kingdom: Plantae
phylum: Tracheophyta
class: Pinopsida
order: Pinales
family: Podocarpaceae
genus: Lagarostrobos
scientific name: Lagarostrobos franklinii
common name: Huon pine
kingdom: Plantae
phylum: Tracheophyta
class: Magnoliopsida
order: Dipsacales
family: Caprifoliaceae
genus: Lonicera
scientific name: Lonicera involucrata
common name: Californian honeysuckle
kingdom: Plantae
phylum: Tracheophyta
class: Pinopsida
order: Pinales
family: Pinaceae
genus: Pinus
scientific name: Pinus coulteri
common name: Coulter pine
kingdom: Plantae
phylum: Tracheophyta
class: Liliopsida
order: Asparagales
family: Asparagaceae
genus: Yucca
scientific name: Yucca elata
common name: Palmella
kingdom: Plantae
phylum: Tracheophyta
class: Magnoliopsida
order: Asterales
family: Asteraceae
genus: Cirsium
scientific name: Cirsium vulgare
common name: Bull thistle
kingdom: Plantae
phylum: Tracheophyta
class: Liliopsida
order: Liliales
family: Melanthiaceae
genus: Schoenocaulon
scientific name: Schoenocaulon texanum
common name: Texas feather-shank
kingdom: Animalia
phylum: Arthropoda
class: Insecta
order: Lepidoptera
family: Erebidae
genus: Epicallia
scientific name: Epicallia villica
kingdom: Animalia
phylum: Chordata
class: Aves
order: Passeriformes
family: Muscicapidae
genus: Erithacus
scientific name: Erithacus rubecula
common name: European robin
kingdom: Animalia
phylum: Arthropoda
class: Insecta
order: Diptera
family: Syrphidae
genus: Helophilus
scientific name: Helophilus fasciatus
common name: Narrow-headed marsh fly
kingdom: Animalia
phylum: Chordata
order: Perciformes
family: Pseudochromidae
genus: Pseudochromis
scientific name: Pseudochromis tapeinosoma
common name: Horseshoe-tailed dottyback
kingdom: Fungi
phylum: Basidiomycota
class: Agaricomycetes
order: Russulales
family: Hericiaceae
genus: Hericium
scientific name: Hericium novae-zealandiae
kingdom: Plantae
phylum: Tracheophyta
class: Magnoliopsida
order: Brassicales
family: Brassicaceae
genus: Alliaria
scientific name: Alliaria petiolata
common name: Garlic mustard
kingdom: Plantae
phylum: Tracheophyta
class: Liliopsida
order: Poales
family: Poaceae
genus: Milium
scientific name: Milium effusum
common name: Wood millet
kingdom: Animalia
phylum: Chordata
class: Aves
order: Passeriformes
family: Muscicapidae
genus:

### Work to be completed
Output every line of the entries above word for word, without changing anything.

### Solution for this exercise
kingdom: Plantae
phylum: Tracheophyta
class: Pinopsida
order: Pinales
family: Podocarpaceae
genus: Lagarostrobos
scientific name: Lagarostrobos franklinii
common name: Huon pine
kingdom: Plantae
phylum: Tracheophyta
class: Magnoliopsida
order: Dipsacales
family: Caprifoliaceae
genus: Lonicera
scientific name: Lonicera involucrata
common name: Californian honeysuckle
kingdom: Plantae
phylum: Tracheophyta
class: Pinopsida
order: Pinales
family: Pinaceae
genus: Pinus
scientific name: Pinus coulteri
common name: Coulter pine
kingdom: Plantae
phylum: Tracheophyta
class: Liliopsida
order: Asparagales
family: Asparagaceae
genus: Yucca
scientific name: Yucca elata
common name: Palmella
kingdom: Plantae
phylum: Tracheophyta
class: Magnoliopsida
order: Asterales
family: Asteraceae
genus: Cirsium
scientific name: Cirsium vulgare
common name: Bull thistle
kingdom: Plantae
phylum: Tracheophyta
class: Liliopsida
order: Liliales
family: Melanthiaceae
genus: Schoenocaulon
scientific name: Schoenocaulon texanum
common name: Texas feather-shank
kingdom: Animalia
phylum: Arthropoda
class: Insecta
order: Lepidoptera
family: Erebidae
genus: Epicallia
scientific name: Epicallia villica
kingdom: Animalia
phylum: Chordata
class: Aves
order: Passeriformes
family: Muscicapidae
genus: Erithacus
scientific name: Erithacus rubecula
common name: European robin
kingdom: Animalia
phylum: Arthropoda
class: Insecta
order: Diptera
family: Syrphidae
genus: Helophilus
scientific name: Helophilus fasciatus
common name: Narrow-headed marsh fly
kingdom: Animalia
phylum: Chordata
order: Perciformes
family: Pseudochromidae
genus: Pseudochromis
scientific name: Pseudochromis tapeinosoma
common name: Horseshoe-tailed dottyback
kingdom: Fungi
phylum: Basidiomycota
class: Agaricomycetes
order: Russulales
family: Hericiaceae
genus: Hericium
scientific name: Hericium novae-zealandiae
kingdom: Plantae
phylum: Tracheophyta
class: Magnoliopsida
order: Brassicales
family: Brassicaceae
genus: Alliaria
scientific name: Alliaria petiolata
common name: Garlic mustard
kingdom: Plantae
phylum: Tracheophyta
class: Liliopsida
order: Poales
family: Poaceae
genus: Milium
scientific name: Milium effusum
common name: Wood millet
kingdom: Animalia
phylum: Chordata
class: Aves
order: Passeriformes
family: Muscicapidae
genus:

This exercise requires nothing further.